This might come as a surprise to some people on the forum, but I have to say I'm not sure about your use of rhyme at the end of the first stanza. Because the first stanza has a regular feel (and your repeated use of alliteration strengthens this) it sets up the expectation that the rest of the poem will follow suit; because it doesn't means that the poem loses control. So I think the answer might be to make the first stanza less controlled, which might suit the poem's subject better.
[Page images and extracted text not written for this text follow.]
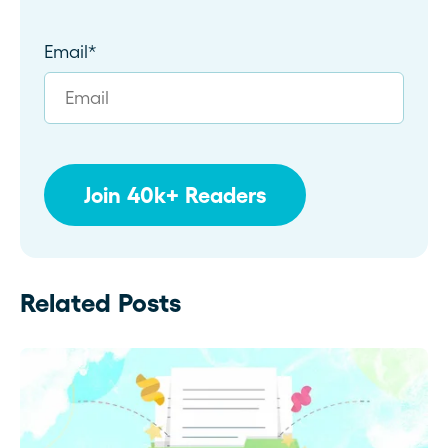
Email
*
Related Posts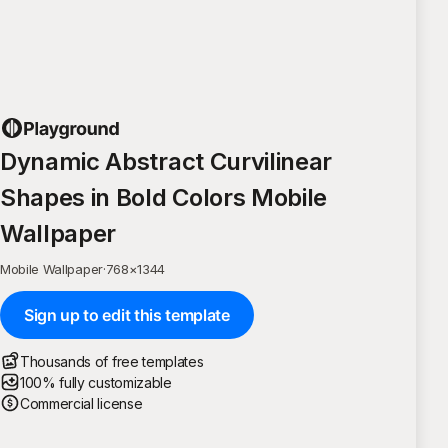
Dynamic Abstract Curvilinear
Shapes in Bold Colors Mobile
Wallpaper
Mobile Wallpaper
·
768
×
1344
Sign up to edit this template
Thousands of free templates
100% fully customizable
Commercial license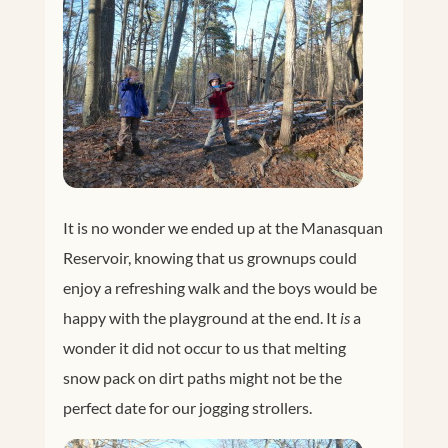
It is no wonder we ended up at the Manasquan
Reservoir, knowing that us grownups could
enjoy a refreshing walk and the boys would be
happy with the playground at the end. It
is
a
wonder it did not occur to us that melting
snow pack on dirt paths might not be the
perfect date for our jogging strollers.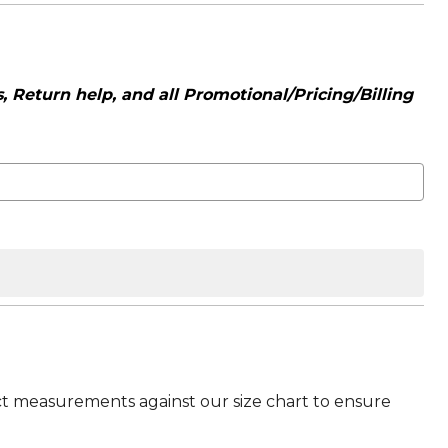
 Return help, and all Promotional/Pricing/Billing
t measurements against our size chart to ensure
I really like the consonance of the 'kiss of kerosene' but wonder if the poem would be better if it were somehow less directly in the first person (if that makes sense!) - by which I mean removing 'I love' and just describing the 'kiss of kerosene' etc, so you're 'showing' not 'telling', as it were. But there are other nice expressions ('an after-thought upon my skin' - even though I feel the line it's part of is too long - and the 'phoenix' of course).
But overall, it's nicely written and I look forward to more of your writing. Do you read any contemporary Scottish poets like Don Paterson or Robin Robertson?
hillwalker
04-15-2010, 09:01 AM
Many thanks BV for your detailed response - I'm still finding my feet as far as poetic structure is concerned (only really started writing last November) - and I find I prefer alliteration and strict beat to rhyme and metre...
As for reading contemporary Scottish poetry - a bit of Norman McCaig - whereas my favourites are Don Paterson and Simon Armitage.
I shall continue to strive to improve and welcome all criticism - good and bad
Thank you
Hawkman
04-15-2010, 06:10 PM
I love this poem, it is deftly executed and an intriguing subject; the love of flame for the accelerant. One third of the triangle of fire at least, but we're missing the heat and oxygen.
Thanks, H
hillwalker
04-16-2010, 05:35 AM
Hawkman - thanks for your comments, and you know what?
I was wondering whether kerosene to petrol was the correct progression. Perhaps there is room for oxygen to breathe even more life into it.